Small cap weekly update: Fallout from U.S. strike on Iran could elevate volatility

After U.S. strikes over the weekend, the market is now in wait-and-see mode. Meanwhile, a biotech got a boost from an initiation of coverage last week that made it the biggest gainer, while a solar power stock retreated the most amid negative regulatory developments. This is what happened in small caps last week and what to expect in the week ahead.
Sector performance
As of this writing, small-cap indexes have yet to react to the U.S. strikes on Iran on Saturday, June 21. The market's reaction to the weekend escalation of the conflict in the Middle East has been subdued so far as investors remain in wait-and-see mode, writes Reuters. Vinod Nair, head of research at Geojit Financial Services, says «Small-cap stocks are expected to underperform in the short term, given their elevated valuations and lack of immediate triggers.”
Last week, June 16-20, the small- and mid-cap-tracking Russell 2000 index rose 0.42% to 2,109 points, while the S&P 500 was virtually unchanged over the same period.
Freedom Finance points out that the gains were led by materials, IT, and consumer goods. The trigger was last week's Fed decision, where the FOMC decided to hold rates steady.
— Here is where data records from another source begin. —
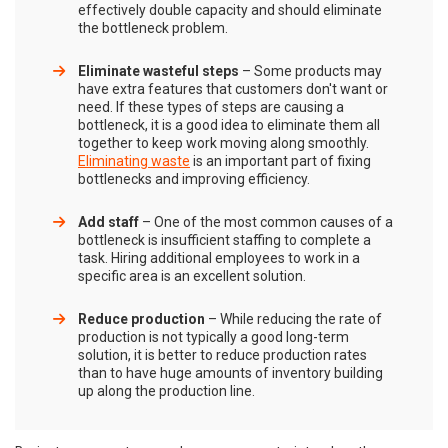
effectively double capacity and should eliminate
the bottleneck problem.
Eliminate wasteful steps
– Some products may
have extra features that customers don't want or
need. If these types of steps are causing a
bottleneck, it is a good idea to eliminate them all
together to keep work moving along smoothly.
Eliminating waste
is an important part of fixing
bottlenecks and improving efficiency.
Add staff
– One of the most common causes of a
bottleneck is insufficient staffing to complete a
task. Hiring additional employees to work in a
specific area is an excellent solution.
Reduce production
– While reducing the rate of
production is not typically a good long-term
solution, it is better to reduce production rates
than to have huge amounts of inventory building
up along the production line.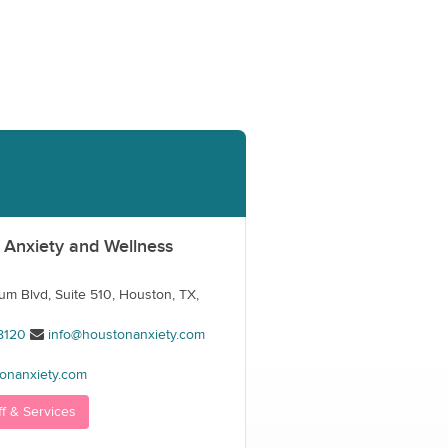
 Anxiety and Wellness
m Blvd, Suite 510, Houston, TX,
8120
info@houstonanxiety.com
onanxiety.com
ff & Services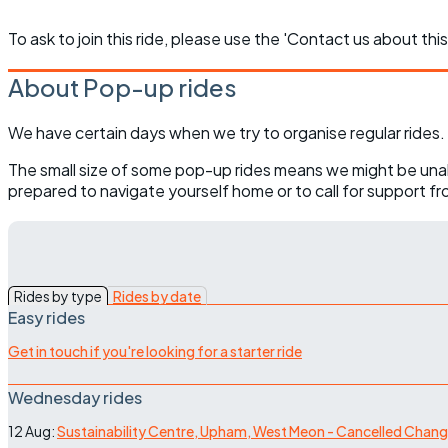
To ask to join this ride, please use the 'Contact us about this
About Pop-up rides
We have certain days when we try to organise regular rides. 
The small size of some pop-up rides means we might be unable t
prepared to navigate yourself home or to call for support from
Rides by type
Rides by date
Easy rides
Get in touch if you're looking for a starter ride
Wednesday rides
12 Aug:
Sustainability Centre, Upham, West Meon - Cancelled Chan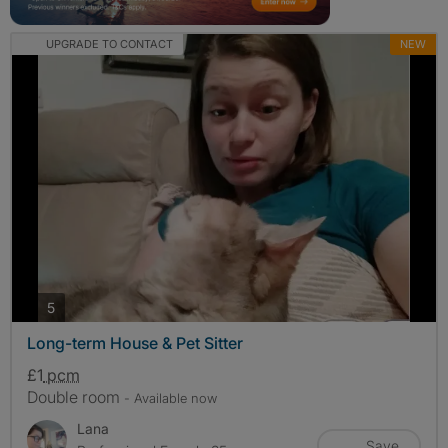
UPGRADE TO CONTACT
NEW
photos
5
Long-term House & Pet Sitter
£1
pcm
Double room
- Available now
Lana
Save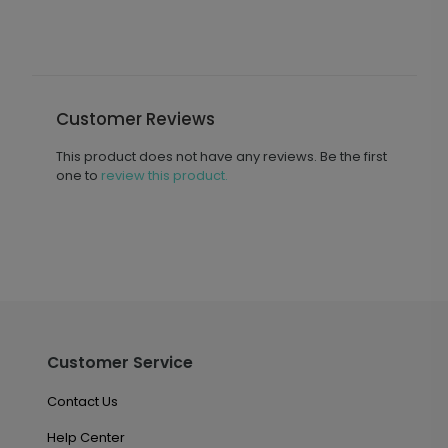
Customer Reviews
This product does not have any reviews. Be the first
one to
review this product.
Customer Service
Contact Us
Help Center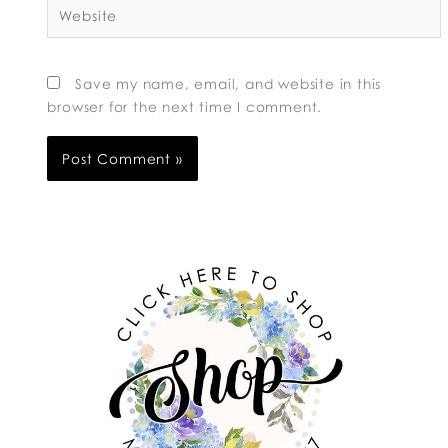
Website
Save my name, email, and website in this
browser for the next time I comment.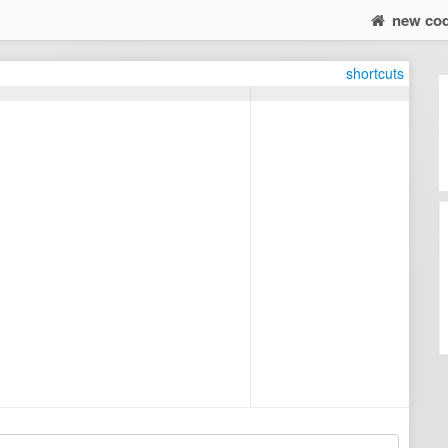
new co
shortcuts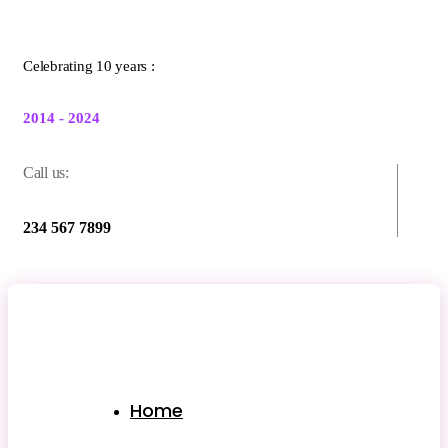
Celebrating 10 years :
2014 - 2024
Call us:
234 567 7899
Home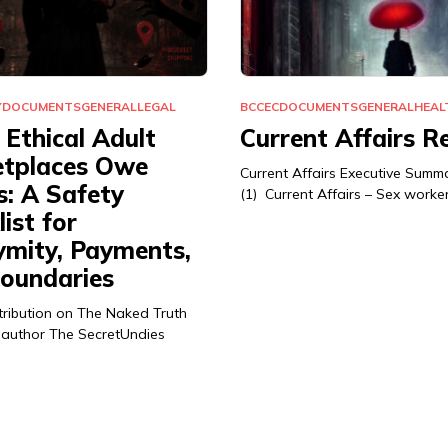
Y
DOCUMENTS
GENERAL
LEGAL
BCCEC
DOCUMENTS
GENERAL
HEAL
Ethical Adult
Current Affairs R
tplaces Owe
Current Affairs Executive Summ
s: A Safety
(1) Current Affairs – Sex worke
ist for
mity, Payments,
oundaries
tribution on The Naked Truth
 author The SecretUndies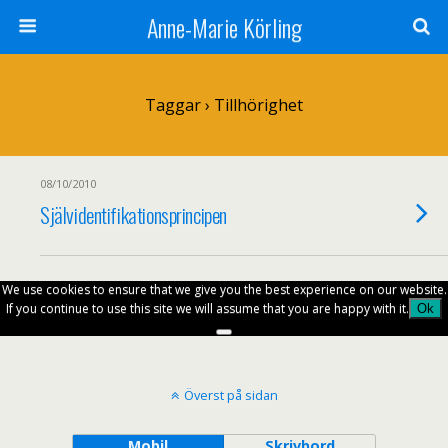
Anne-Marie Körling
Taggar › Tillhörighet
08/10/2010
Självidentifikationsprincipen
We use cookies to ensure that we give you the best experience on our website.
If you continue to use this site we will assume that you are happy with it.
Ok
Överst på sidan
Mobil
Skrivbord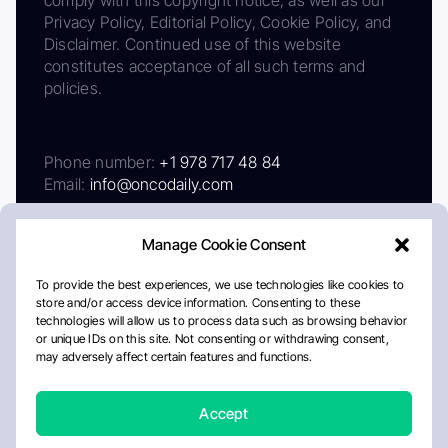
Privacy Policy, Editorial Policy, Cookie Policy, and
Disclaimer. Continued use of this website
constitutes acceptance of all such terms and
policies.
Phone number:
+1 978 717 48 84
Email:
info@oncodaily.com
Manage Cookie Consent
To provide the best experiences, we use technologies like cookies to
store and/or access device information. Consenting to these
technologies will allow us to process data such as browsing behavior
or unique IDs on this site. Not consenting or withdrawing consent,
may adversely affect certain features and functions.
About
Privacy Policy
Editorial Policy
Cookie Policy
Disclaimer
Accept
Crafted by Matemat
Biggest individual gainers and losers
The biggest gainer last week was biotech Galectin Therapeutics, which develops new therapies for fibrotic, cancer, and other diseases. Shares had risen 76.6% to $2.40 apiece as of the Friday close. Most of the gain came on Tuesday, when H.C. Wainwright initiated on the company with a «buy» recommendation at a $6 per share target price. That day, more than 7 million shares changed hands, about 10 times the average daily trading volume, with the spike seemingly driven mostly by retail investors and lacking large institutional trades.
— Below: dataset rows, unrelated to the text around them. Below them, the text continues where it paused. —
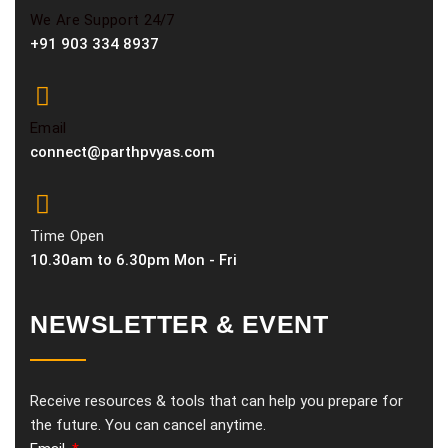
We Are Support 24/7
+91 903 334 8937
Email
connect@parthpvyas.com
Time Open
10.30am to 6.30pm Mon - Fri
NEWSLETTER & EVENT
Receive resources & tools that can help you prepare for
the future. You can cancel anytime.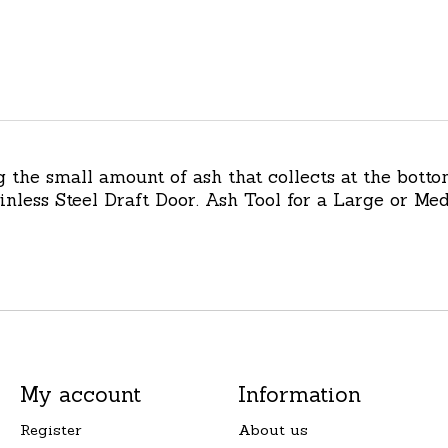
g the small amount of ash that collects at the botto
tainless Steel Draft Door. Ash Tool for a Large or 
My account
Information
Register
About us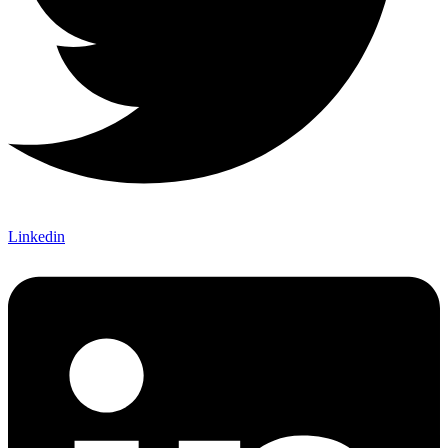
Linkedin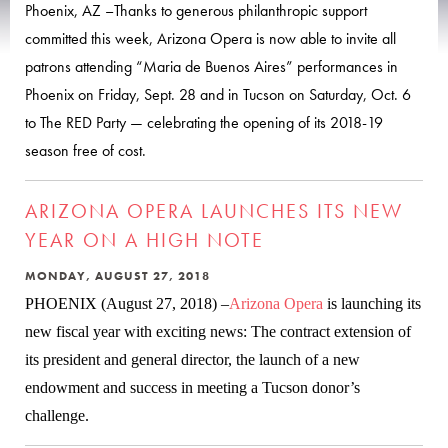
Phoenix, AZ –Thanks to generous philanthropic support
committed this week, Arizona Opera is now able to invite all
patrons attending “Maria de Buenos Aires” performances in
Phoenix on Friday, Sept. 28 and in Tucson on Saturday, Oct. 6
to The RED Party — celebrating the opening of its 2018-19
season free of cost.
ARIZONA OPERA LAUNCHES ITS NEW
YEAR ON A HIGH NOTE
MONDAY, AUGUST 27, 2018
PHOENIX (August 27, 2018) –
Arizona Opera
is launching its
new fiscal year with exciting news: The contract extension of
its president and general director, the launch of a new
endowment and success in meeting a Tucson donor’s
challenge.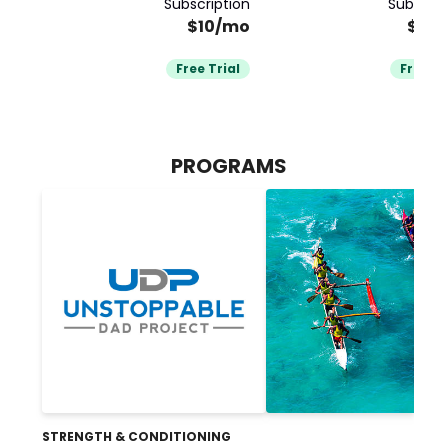
Subscription
Subscrip
$10/mo
$79
Free Trial
Free Tr
PROGRAMS
STRENGTH & CONDITIONING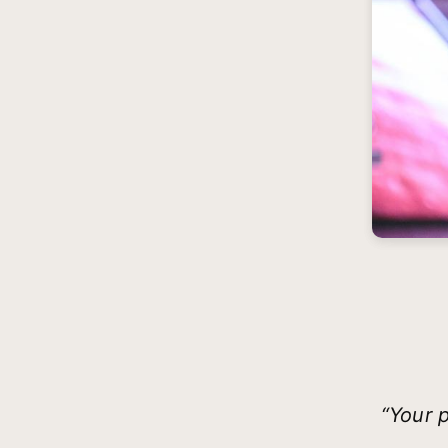
“Your p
Freedom Global, in a note to clients, argues that the growth in the stock was due mainly to speculative activity. Up to Friday, Galectin Therapeutics had added 152% to $3.90 per share, before giving back half the weekly gain.
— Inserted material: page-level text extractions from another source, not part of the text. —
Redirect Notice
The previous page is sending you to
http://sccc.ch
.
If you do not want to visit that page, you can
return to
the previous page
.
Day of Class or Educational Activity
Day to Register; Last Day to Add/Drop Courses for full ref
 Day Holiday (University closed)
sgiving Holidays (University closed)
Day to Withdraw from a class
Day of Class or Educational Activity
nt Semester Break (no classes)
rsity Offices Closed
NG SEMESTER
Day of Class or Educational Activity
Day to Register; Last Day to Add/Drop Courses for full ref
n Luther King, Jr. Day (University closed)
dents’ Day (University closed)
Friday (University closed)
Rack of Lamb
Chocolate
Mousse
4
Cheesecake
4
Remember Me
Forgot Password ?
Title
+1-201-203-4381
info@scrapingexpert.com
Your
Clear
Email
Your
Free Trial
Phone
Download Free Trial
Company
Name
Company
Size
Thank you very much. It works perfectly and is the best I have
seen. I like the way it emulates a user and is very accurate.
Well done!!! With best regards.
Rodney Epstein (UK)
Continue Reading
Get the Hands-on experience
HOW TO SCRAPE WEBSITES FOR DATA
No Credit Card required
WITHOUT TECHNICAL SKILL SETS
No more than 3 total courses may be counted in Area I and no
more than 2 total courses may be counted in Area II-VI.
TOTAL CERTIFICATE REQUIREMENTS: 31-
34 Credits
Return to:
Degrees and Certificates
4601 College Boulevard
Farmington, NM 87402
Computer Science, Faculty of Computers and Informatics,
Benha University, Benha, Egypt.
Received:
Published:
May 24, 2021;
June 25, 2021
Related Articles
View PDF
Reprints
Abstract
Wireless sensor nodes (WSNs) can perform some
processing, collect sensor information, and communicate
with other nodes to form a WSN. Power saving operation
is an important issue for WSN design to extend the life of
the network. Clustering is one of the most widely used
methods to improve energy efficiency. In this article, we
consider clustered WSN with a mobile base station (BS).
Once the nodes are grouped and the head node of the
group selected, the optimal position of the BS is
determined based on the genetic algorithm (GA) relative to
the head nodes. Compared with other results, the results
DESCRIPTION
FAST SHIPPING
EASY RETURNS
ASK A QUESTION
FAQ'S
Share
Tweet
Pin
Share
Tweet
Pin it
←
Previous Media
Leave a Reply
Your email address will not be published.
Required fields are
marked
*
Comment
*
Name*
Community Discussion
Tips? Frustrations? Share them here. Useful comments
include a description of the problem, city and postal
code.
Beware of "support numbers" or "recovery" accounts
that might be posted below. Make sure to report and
The biggest loser of last week was Sunrun, a U.S. provider of photovoltaic systems and battery energy storage products, primarily for residential customers. Over the week, the stock lost 37.7% to $6.23 per share. This comes, Freedom Global explained, after the U.S. Senate Finance Committee approved a proposal to accelerate the phase-out of federal tax credits for the solar industry. It would eliminate the 30% tax credit for residential solar installations 180 days after enactment, directly affecting Sunrun's core rooftop segment. Additional pressure on Sunrun has come from the imposition of anti-dumping and countervailing duties on solar panel (and cell) imports from key Southeast Asian countries, which raises costs for the company. This adds to uncertainty and could reduce demand for Sunrun services and products as early as this year, Freedom Global posits.
Outlook for this week
The key macroeconomic events of this week will be a Conference Board consumer confidence reading for June, which is due tomorrow, Tuesday, June 25, as well as May personal income and outlays from the Bureau of Economic Analysis on Friday, June 27. These data points are particularly important for small-cap companies, which are sensitive to domestic demand, consumer spending, and changes in monetary policy.
The AI translation of this story was reviewed by a human editor.